» **Excerpted passage**
>>>>>

In classical and quantum mechanics, geometric phase is a phase difference acquired over the course of a cycle, when a system is subjected to cyclic adiabatic processes, which results from the geometrical properties of the parameter space of the Hamiltonian. The phenomenon was independently discovered by S. Pancharatnam (1956), in classical optics and by H. C. Longuet-Higgins (1958)  in molecular physics; it was generalized by Sir Michael Berry in (1984). 
It is also known as the Pancharatnam–Berry phase, Pancharatnam phase, or Berry phase.
It can be seen in the conical intersection of potential energy surfaces and in the Aharonov–Bohm effect. Geometric phase around the conical intersection involving the ground electronic state of the C6H3F3+ molecular ion is discussed on pages 385–386 of the textbook by Bunker and Jensen. In the case of the Aharonov–Bohm effect, the adiabatic parameter is the magnetic field enclosed by two interference paths, and it is cyclic in the sense that these two paths form a loop. In the case of the conical intersection, the adiabatic parameters are the molecular coordinates. Apart from quantum mechanics, it arises in a variety of other wave systems, such as classical optics. As a rule of thumb, it can occur whenever there are at least two parameters characterizing a wave in the vicinity of some sort of singularity or hole in the topology; two parameters are required because either the set of nonsingular states will not be simply connected, or there will be nonzero holonomy.

<<<<<

» **Information provided**
>>>>>

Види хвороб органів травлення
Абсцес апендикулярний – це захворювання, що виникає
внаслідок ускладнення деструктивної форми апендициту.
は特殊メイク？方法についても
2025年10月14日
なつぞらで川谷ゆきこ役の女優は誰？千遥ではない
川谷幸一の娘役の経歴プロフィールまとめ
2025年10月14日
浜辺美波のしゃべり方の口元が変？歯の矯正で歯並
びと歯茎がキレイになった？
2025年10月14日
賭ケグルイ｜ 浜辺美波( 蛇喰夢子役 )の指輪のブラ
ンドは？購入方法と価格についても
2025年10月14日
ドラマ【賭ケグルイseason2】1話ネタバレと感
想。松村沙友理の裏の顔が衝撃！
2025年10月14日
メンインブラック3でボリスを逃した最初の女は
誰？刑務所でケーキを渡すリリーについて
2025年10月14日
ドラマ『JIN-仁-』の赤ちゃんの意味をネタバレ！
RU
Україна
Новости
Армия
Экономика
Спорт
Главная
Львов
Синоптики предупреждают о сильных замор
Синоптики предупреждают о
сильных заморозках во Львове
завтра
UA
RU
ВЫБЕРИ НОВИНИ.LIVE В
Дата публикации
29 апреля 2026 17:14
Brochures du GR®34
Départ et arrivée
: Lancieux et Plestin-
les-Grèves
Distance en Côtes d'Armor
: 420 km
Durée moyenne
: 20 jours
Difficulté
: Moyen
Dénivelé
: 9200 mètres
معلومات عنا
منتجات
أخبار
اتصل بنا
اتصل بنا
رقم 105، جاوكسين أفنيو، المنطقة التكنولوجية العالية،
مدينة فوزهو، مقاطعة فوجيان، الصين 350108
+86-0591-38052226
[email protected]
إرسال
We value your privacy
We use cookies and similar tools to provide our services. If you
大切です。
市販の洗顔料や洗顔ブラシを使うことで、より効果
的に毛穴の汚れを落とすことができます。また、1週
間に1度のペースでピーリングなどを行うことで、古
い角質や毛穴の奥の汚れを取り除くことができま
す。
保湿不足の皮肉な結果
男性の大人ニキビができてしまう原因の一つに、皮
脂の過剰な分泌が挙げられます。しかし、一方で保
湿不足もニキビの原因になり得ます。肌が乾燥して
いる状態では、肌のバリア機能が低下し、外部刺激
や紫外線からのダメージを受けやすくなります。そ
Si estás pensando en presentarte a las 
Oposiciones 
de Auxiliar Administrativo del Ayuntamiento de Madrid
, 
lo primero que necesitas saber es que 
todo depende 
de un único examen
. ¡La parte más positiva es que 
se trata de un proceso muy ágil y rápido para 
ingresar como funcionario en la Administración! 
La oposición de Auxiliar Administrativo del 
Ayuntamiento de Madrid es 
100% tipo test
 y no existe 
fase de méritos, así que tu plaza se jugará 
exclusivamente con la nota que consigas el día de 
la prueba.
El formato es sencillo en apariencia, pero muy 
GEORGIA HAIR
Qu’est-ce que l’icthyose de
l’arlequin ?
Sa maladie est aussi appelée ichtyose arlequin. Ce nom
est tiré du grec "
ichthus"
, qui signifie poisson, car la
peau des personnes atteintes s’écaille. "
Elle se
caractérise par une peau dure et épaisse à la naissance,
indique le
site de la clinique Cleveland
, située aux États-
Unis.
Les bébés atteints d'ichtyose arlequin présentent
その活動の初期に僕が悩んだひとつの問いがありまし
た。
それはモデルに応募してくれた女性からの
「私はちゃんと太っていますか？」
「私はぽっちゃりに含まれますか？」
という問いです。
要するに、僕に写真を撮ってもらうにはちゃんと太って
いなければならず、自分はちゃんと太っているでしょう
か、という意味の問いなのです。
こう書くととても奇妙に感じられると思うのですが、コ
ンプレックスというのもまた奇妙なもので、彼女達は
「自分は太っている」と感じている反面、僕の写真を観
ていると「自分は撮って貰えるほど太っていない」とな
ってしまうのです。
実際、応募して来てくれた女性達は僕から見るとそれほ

<<<<<

» **Task requirements**
a - In the passage on geometric phase, who generalized the phenomenon, and in what year?
b - From the passage on geometric phase, quote the stretch from "In classical and" through "or Berry phase.".

» **Answers by task**
a - Sir Michael Berry, in 1984.

b -
In classical and quantum mechanics, geometric phase is a phase difference acquired over the course of a cycle, when a system is subjected to cyclic adiabatic processes, which results from the geometrical properties of the parameter space of the Hamiltonian. The phenomenon was independently discovered by S. Pancharatnam (1956), in classical optics and by H. C. Longuet-Higgins (1958)  in molecular physics; it was generalized by Sir Michael Berry in (1984). 
It is also known as the Pancharatnam–Berry phase, Pancharatnam phase, or Berry phase.